Après Turin (Italie), Dyana Gaye est arrivée à Dakar (Sénégal) au début du mois de mars pour mettre en boite une partie de son dernier film, " Des étoiles", qu'elle vient de boucler après 10 jours de tournage, avant l'étape américaine (New York) dans laquelle apparaitra parmi les personnages retenus, Sidney Poitier (joué par Major West), un clin d'oeil hommage au premier acteur africain américain à avoir reçu le 13 avril 1964 l'Oscar du meilleur acteur pour le film de Ralf Nelson, "Lilies of the Field" (Le lys dans les champs). Certes, avant lui, il y avait l'actrice Hattie Mc Daniel, oscar du meilleur second rôle en 1939, pour sa prestation de nourrice dans "Autant en emporte le vent". Avec le film de Dyana Gaye, West Major (Sidney Poitier) sera le gérant du Bazar de Mame Amy dans le quartier new-yorkais Little Senegal.
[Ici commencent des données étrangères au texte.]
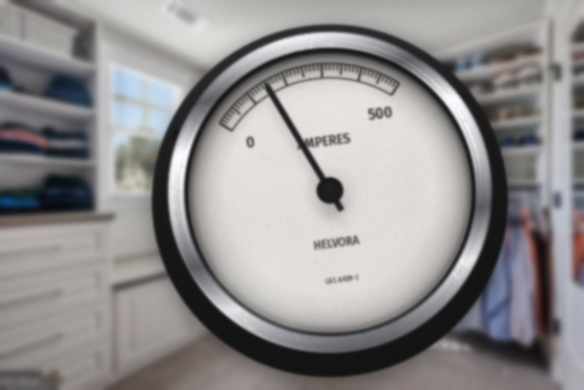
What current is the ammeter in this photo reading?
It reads 150 A
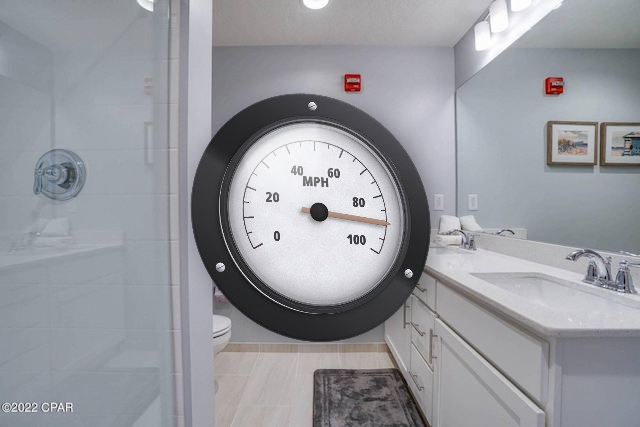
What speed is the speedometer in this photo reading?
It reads 90 mph
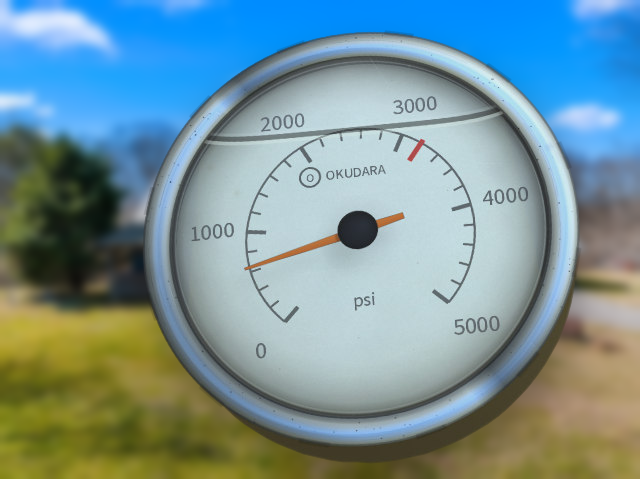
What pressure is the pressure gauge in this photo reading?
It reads 600 psi
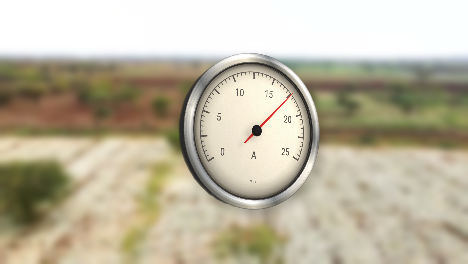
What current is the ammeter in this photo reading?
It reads 17.5 A
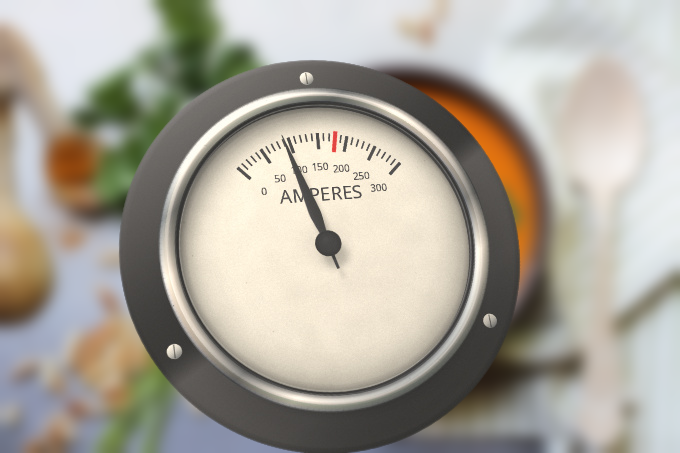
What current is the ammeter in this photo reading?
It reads 90 A
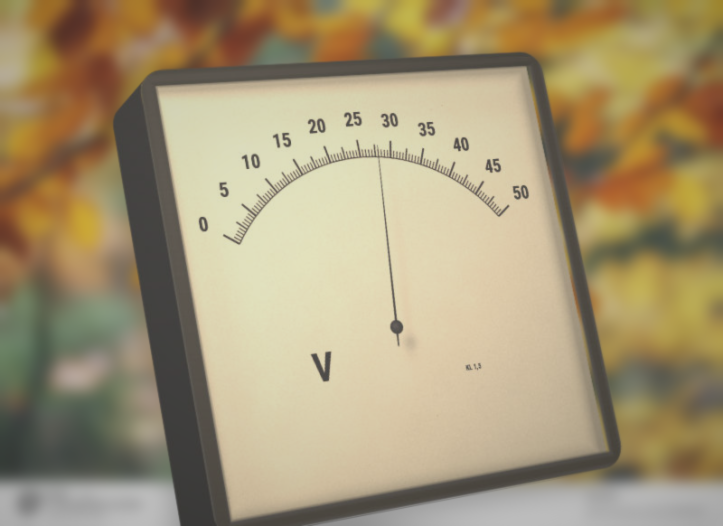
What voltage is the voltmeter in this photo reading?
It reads 27.5 V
"Des Etoiles" est un chassé croisé d'histoires de vie qui se déroulent en trois endroits : Turin, Dakar et New York. Déjà avec "Transport en commun" (2009), comédie musicale, Dyana Gaye s'amusait à croiser les destins des passagers de ce taxi brousse en partance pour Saint Louis. L'espace y était clos. Par contre avec "Des Etoiles", l'espace est éclaté avec pour fil d'Ariane la famille qui relie les protagonistes.
Mame Amy, la Tante d'Amérique qui, après 15 années d'absence, débarque à Dakar pour les obsèques de son mari, El Hadj Samba Fall dit l'Américain, alors que dans le même aéroport Sophie embarque pour Turin, rejoindre son mari Abdoulaye qui, sans attendre, prend le chemin de New York, attiré par le mirage américain. L'esprit du film est résumé par Ada dont l'association se bat pour l'intégration des femmes expatriées dans la société italienne.

En parlant de solitude, elle dit : "..Regardez le ciel. Si vous regardez une étoile, elle a l'air seule. Mais une étoile n'existe que parce qu'il y en a une infinité d'autres. Ce qui a du sens, c'est le dessin que ces étoiles forment, reliées, les unes aux autres. C'est ça un ciel." Dés lors, le film prend les tournures d'un ciel étoilé de solitudes. Les trois protagonistes que sont Mame Amy, Sophie et Abdoulaye se retrouvent en terrain inconnu et chacun des personnages doit librement prendre en charge son destin, pour sa survie dans leur milieu hostile d'apparence. Abdoulaye apparait sous les traits d'un fugitif.

Le film est une ode à l'émancipation de la femme. Les personnages féminins de ce film entrain de se faire, sont entreprenants, indépendants d'esprit et de corps. Et, c'est une fois encore Ada qui résume cette nouvelle liberté. Elle s'adresse à Sophie en ces termes "Mais ici tu sais, une femme peut vivre sans mari, avec des amoureux de temps en temps, si elle a envie. C'est pas un problème."

Le film est aussi une ode à la fraternité. Ada est presque une seconde mère pour Sophie ; Sydney Poitier Sy (Major West), un oncle pour Abdoulaye ; Thierno le frère d'Amérique s'attache à ses demi frères. Un film dans lequel la musicalité des trois langues : le wolof, l'italien, l'américain, s'imbrique dans l'esthétique sonore désirée par la réalisatrice, en plus des trois univers qui traversent le film. Un film triptyque qui joue sur trois ambiances : Méditerranée, Amérique du nord et sud Sahara avec une tonalité toute africaine portée par la musique (Mbalax, afro beat de Fela Kuti, et jazz).

Dyana Gaye fait du glissement des espaces où se déroulent les histoires la marque de son cinéma. Avec "Une femme pour Souleymane" (2000), elle faisait un constant aller-retour entre Paris et Dakar pour parler de la solitude de Souleymane, jeune sénégalais arrivé à Paris trois ans plus tôt et qui, pour tromper sa solitude, s'invente une autre vie. "J'ai deux amours" (2007), c'est la solitude d'un vieil homme à qui ses souvenirs tiennent compagnie.

Enfin avec "Deweneti", le jeune Ousmane, grâce à ses prières, veut changer le destin de ceux qu'il croise sur son chemin.

L'existence humaine et son cours deviennent les mamelles nourricières de la création de Dyana Gaye.

Baba Diop

Article publié le 15/03/2013 sur Sud Quotidien (Dakar).